» **Work instruction**:
Starting with the first line of the material, reproduce exactly each line up to and including the one that contains "X95095Y260827D02*", leaving out every picture.

» **Dataset records**:

■ ■ ■ ■ ■

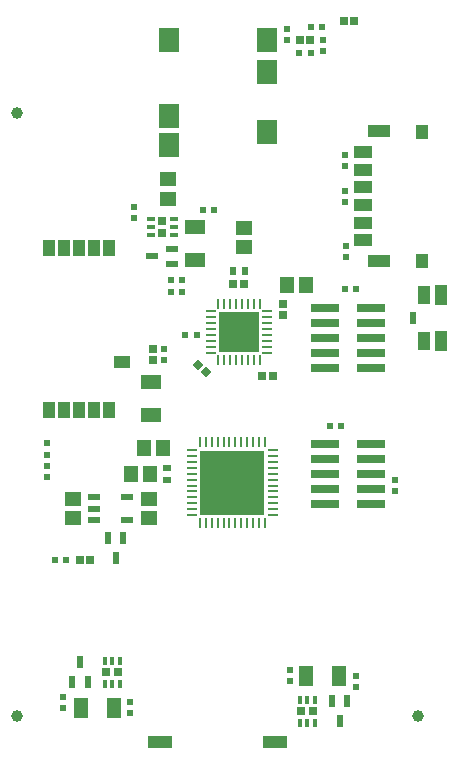
<source format=gtp>
G04*
G04 #@! TF.GenerationSoftware,Altium Limited,Altium Designer,18.1.7 (191)*
G04*
G04 Layer_Color=8421504*
%FSLAX25Y25*%
%MOIN*%
G70*
G01*
G75*
%ADD15R,0.04232X0.06594*%
%ADD16R,0.07087X0.05118*%
%ADD17C,0.03937*%
%ADD18R,0.06693X0.07874*%
%ADD19R,0.05709X0.05118*%
%ADD20R,0.02362X0.02165*%
%ADD21R,0.02559X0.02913*%
%ADD22R,0.01378X0.02756*%
%ADD23R,0.01968X0.03937*%
%ADD24R,0.05118X0.07087*%
%ADD25R,0.07874X0.03937*%
%ADD26R,0.05118X0.05709*%
%ADD27R,0.02520X0.02284*%
%ADD28O,0.03347X0.00787*%
%ADD29O,0.00787X0.03347*%
%ADD30R,0.21260X0.21260*%
%ADD31R,0.02165X0.02362*%
%ADD32R,0.06299X0.03937*%
%ADD33R,0.07284X0.03937*%
%ADD34R,0.03937X0.05118*%
%ADD35R,0.04134X0.06496*%
%ADD36R,0.01968X0.04331*%
%ADD37R,0.09449X0.02992*%
%ADD38R,0.02520X0.02520*%
%ADD39P,0.03563X4X270.0*%
%ADD40R,0.02520X0.02520*%
%ADD41R,0.02284X0.02520*%
%ADD42O,0.00984X0.03543*%
%ADD43O,0.03543X0.00984*%
%ADD44R,0.13780X0.13780*%
%ADD45R,0.03937X0.05512*%
%ADD46R,0.05512X0.03937*%
%ADD47R,0.03937X0.01968*%
%ADD48R,0.02756X0.01378*%
%ADD49R,0.02913X0.02559*%
%ADD50R,0.05512X0.04528*%
%ADD51C,0.00591*%
%ADD52R,0.03937X0.02362*%
D15*
X153277Y175660D02*
D03*
X153297Y160482D02*
D03*
D16*
X56493Y135780D02*
D03*
Y146803D02*
D03*
X71261Y198425D02*
D03*
Y187402D02*
D03*
D17*
X11811Y236221D02*
D03*
X145669Y35433D02*
D03*
X11811D02*
D03*
D18*
X95095Y230118D02*
D03*
X62417Y225591D02*
D03*
Y260827D02*
D03*
X95095Y250000D02*
D03*
X62417Y235433D02*
D03*
X95095Y260827D02*
D03*
D19*
X87598Y191732D02*
D03*
Y198031D02*
D03*
X30512Y101378D02*
D03*
Y107677D02*
D03*
X55709Y101378D02*
D03*
Y107677D02*
D03*
D20*
X49567Y40059D02*
D03*
Y36319D02*
D03*
X27323Y37894D02*
D03*
Y41634D02*
D03*
X102724Y46949D02*
D03*
Y50689D02*
D03*
X124969Y48720D02*
D03*
Y44980D02*
D03*
X21850Y126279D02*
D03*
Y122539D02*
D03*
Y115059D02*
D03*
Y118799D02*
D03*
X137795Y110335D02*
D03*
Y114075D02*
D03*
X121063Y222342D02*
D03*
Y218602D02*
D03*
Y210531D02*
D03*
Y206791D02*
D03*
X121520Y192028D02*
D03*
Y188288D02*
D03*
X61024Y154035D02*
D03*
Y157776D02*
D03*
X50787Y201279D02*
D03*
Y205020D02*
D03*
X113779Y260788D02*
D03*
Y257048D02*
D03*
X101969Y260728D02*
D03*
Y264469D02*
D03*
D21*
X41662Y50000D02*
D03*
X45662D02*
D03*
X110630Y37008D02*
D03*
X106630D02*
D03*
D22*
X41103Y46181D02*
D03*
X43662D02*
D03*
X46221D02*
D03*
X41103Y53819D02*
D03*
X43662D02*
D03*
X46221D02*
D03*
X111189Y40827D02*
D03*
X108630D02*
D03*
X106071D02*
D03*
X111189Y33189D02*
D03*
X108630D02*
D03*
X106071D02*
D03*
D23*
X30276Y46654D02*
D03*
X35394D02*
D03*
X32835Y53347D02*
D03*
X122016Y40354D02*
D03*
X116898D02*
D03*
X119457Y33661D02*
D03*
X44736Y88121D02*
D03*
X42177Y94814D02*
D03*
X47295D02*
D03*
D24*
X44252Y38189D02*
D03*
X33229D02*
D03*
X119063Y48819D02*
D03*
X108039D02*
D03*
D25*
X59449Y26772D02*
D03*
X98032D02*
D03*
D26*
X60433Y124606D02*
D03*
X54134D02*
D03*
X56102Y115945D02*
D03*
X49803D02*
D03*
X101969Y179134D02*
D03*
X108268D02*
D03*
D27*
X62008Y118071D02*
D03*
Y114213D02*
D03*
D28*
X97047Y102362D02*
D03*
Y104331D02*
D03*
Y106299D02*
D03*
Y108268D02*
D03*
Y110236D02*
D03*
Y112205D02*
D03*
Y114173D02*
D03*
Y116142D02*
D03*
Y118110D02*
D03*
Y120079D02*
D03*
Y122047D02*
D03*
Y124016D02*
D03*
X70276D02*
D03*
Y122047D02*
D03*
Y120079D02*
D03*
Y118110D02*
D03*
Y116142D02*
D03*
Y114173D02*
D03*
Y112205D02*
D03*
Y110236D02*
D03*
Y108268D02*
D03*
Y106299D02*
D03*
Y104331D02*
D03*
Y102362D02*
D03*
D29*
X94488Y126575D02*
D03*
X92520D02*
D03*
X90551D02*
D03*
X88583D02*
D03*
X86614D02*
D03*
X84646D02*
D03*
X82677D02*
D03*
X80709D02*
D03*
X78740D02*
D03*
X76772D02*
D03*
X74803D02*
D03*
X72835D02*
D03*
Y99803D02*
D03*
X74803D02*
D03*
X76772D02*
D03*
X78740D02*
D03*
X80709D02*
D03*
X82677D02*
D03*
X84646D02*
D03*
X86614D02*
D03*
X88583D02*
D03*
X90551D02*
D03*
X92520D02*
D03*
X94488D02*
D03*
D30*
X83661Y113189D02*
D03*
D31*
X116241Y132109D02*
D03*
X119981D02*
D03*
X124980Y177559D02*
D03*
X121240D02*
D03*
X68012Y162402D02*
D03*
X71752D02*
D03*
X66814Y180709D02*
D03*
X63074D02*
D03*
X66814Y176772D02*
D03*
X63074D02*
D03*
X77462Y203937D02*
D03*
X73722D02*
D03*
X113681Y264961D02*
D03*
X109941D02*
D03*
X109744Y256299D02*
D03*
X106004D02*
D03*
X28268Y87417D02*
D03*
X24528D02*
D03*
D32*
X127165Y193898D02*
D03*
Y199803D02*
D03*
Y223425D02*
D03*
Y217520D02*
D03*
Y205709D02*
D03*
Y211614D02*
D03*
D33*
X132579Y230315D02*
D03*
Y187008D02*
D03*
D34*
X146850Y230118D02*
D03*
Y187205D02*
D03*
D35*
X147578Y160496D02*
D03*
Y175650D02*
D03*
D36*
X143740Y168071D02*
D03*
D37*
X129724Y151417D02*
D03*
X114370D02*
D03*
X129724Y156417D02*
D03*
Y161417D02*
D03*
Y166417D02*
D03*
Y171417D02*
D03*
X114370Y151417D02*
D03*
Y156417D02*
D03*
Y161417D02*
D03*
Y166417D02*
D03*
Y171417D02*
D03*
X129724Y106142D02*
D03*
X114370D02*
D03*
X129724Y111142D02*
D03*
Y116142D02*
D03*
Y121142D02*
D03*
Y126142D02*
D03*
X114370Y106142D02*
D03*
Y111142D02*
D03*
Y116142D02*
D03*
Y121142D02*
D03*
Y126142D02*
D03*
D38*
X100394Y172677D02*
D03*
Y169055D02*
D03*
X57087Y154095D02*
D03*
Y157717D02*
D03*
D39*
X74903Y149900D02*
D03*
X72342Y152462D02*
D03*
D40*
X93465Y148819D02*
D03*
X97087D02*
D03*
X84016Y179528D02*
D03*
X87638D02*
D03*
X124358Y266929D02*
D03*
X120736D02*
D03*
X109685Y260728D02*
D03*
X106063D02*
D03*
X32725Y87417D02*
D03*
X36347D02*
D03*
D41*
X87756Y183858D02*
D03*
X83898D02*
D03*
D42*
X92716Y172835D02*
D03*
X90748D02*
D03*
X88779D02*
D03*
X86811D02*
D03*
X84842D02*
D03*
X82874D02*
D03*
X80905D02*
D03*
X78937D02*
D03*
Y153937D02*
D03*
X80905D02*
D03*
X82874D02*
D03*
X84842D02*
D03*
X90748D02*
D03*
X92716D02*
D03*
X86811D02*
D03*
X88779D02*
D03*
D43*
X76378Y170276D02*
D03*
Y168307D02*
D03*
Y166339D02*
D03*
Y164370D02*
D03*
Y162402D02*
D03*
Y160433D02*
D03*
Y158465D02*
D03*
Y156496D02*
D03*
X95276D02*
D03*
Y158465D02*
D03*
Y160433D02*
D03*
Y162402D02*
D03*
Y164370D02*
D03*
Y166339D02*
D03*
Y168307D02*
D03*
Y170276D02*
D03*
D44*
X85827Y163386D02*
D03*
D45*
X22520Y191339D02*
D03*
X27520D02*
D03*
X32520D02*
D03*
X37520D02*
D03*
X42520D02*
D03*
Y137402D02*
D03*
X37520D02*
D03*
X32520D02*
D03*
X27520D02*
D03*
X22520D02*
D03*
D46*
X46850Y153543D02*
D03*
D47*
X56891Y188583D02*
D03*
X63584Y191142D02*
D03*
Y186024D02*
D03*
D48*
X56417Y200984D02*
D03*
Y198425D02*
D03*
Y195866D02*
D03*
X64055Y200984D02*
D03*
Y198425D02*
D03*
Y195866D02*
D03*
D49*
X60236Y200425D02*
D03*
Y196425D02*
D03*
D50*
X62206Y214370D02*
D03*
Y207677D02*
D03*
D51*
X120020Y258918D02*
D03*
X117776D02*
D03*
X120020Y260827D02*
D03*
X117776D02*
D03*
X120020Y262737D02*
D03*
X117776D02*
D03*
D52*
X48524Y108268D02*
D03*
Y100787D02*
D03*
X37697D02*
D03*
Y104528D02*
D03*
Y108268D02*
D03*
M02*

</source>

■ ■ ■ ■ ■

» **Output below**:
<source format=gtp>
G04*
G04 #@! TF.GenerationSoftware,Altium Limited,Altium Designer,18.1.7 (191)*
G04*
G04 Layer_Color=8421504*
%FSLAX25Y25*%
%MOIN*%
G70*
G01*
G75*
%ADD15R,0.04232X0.06594*%
%ADD16R,0.07087X0.05118*%
%ADD17C,0.03937*%
%ADD18R,0.06693X0.07874*%
%ADD19R,0.05709X0.05118*%
%ADD20R,0.02362X0.02165*%
%ADD21R,0.02559X0.02913*%
%ADD22R,0.01378X0.02756*%
%ADD23R,0.01968X0.03937*%
%ADD24R,0.05118X0.07087*%
%ADD25R,0.07874X0.03937*%
%ADD26R,0.05118X0.05709*%
%ADD27R,0.02520X0.02284*%
%ADD28O,0.03347X0.00787*%
%ADD29O,0.00787X0.03347*%
%ADD30R,0.21260X0.21260*%
%ADD31R,0.02165X0.02362*%
%ADD32R,0.06299X0.03937*%
%ADD33R,0.07284X0.03937*%
%ADD34R,0.03937X0.05118*%
%ADD35R,0.04134X0.06496*%
%ADD36R,0.01968X0.04331*%
%ADD37R,0.09449X0.02992*%
%ADD38R,0.02520X0.02520*%
%ADD39P,0.03563X4X270.0*%
%ADD40R,0.02520X0.02520*%
%ADD41R,0.02284X0.02520*%
%ADD42O,0.00984X0.03543*%
%ADD43O,0.03543X0.00984*%
%ADD44R,0.13780X0.13780*%
%ADD45R,0.03937X0.05512*%
%ADD46R,0.05512X0.03937*%
%ADD47R,0.03937X0.01968*%
%ADD48R,0.02756X0.01378*%
%ADD49R,0.02913X0.02559*%
%ADD50R,0.05512X0.04528*%
%ADD51C,0.00591*%
%ADD52R,0.03937X0.02362*%
D15*
X153277Y175660D02*
D03*
X153297Y160482D02*
D03*
D16*
X56493Y135780D02*
D03*
Y146803D02*
D03*
X71261Y198425D02*
D03*
Y187402D02*
D03*
D17*
X11811Y236221D02*
D03*
X145669Y35433D02*
D03*
X11811D02*
D03*
D18*
X95095Y230118D02*
D03*
X62417Y225591D02*
D03*
Y260827D02*
D03*
X95095Y250000D02*
D03*
X62417Y235433D02*
D03*
X95095Y260827D02*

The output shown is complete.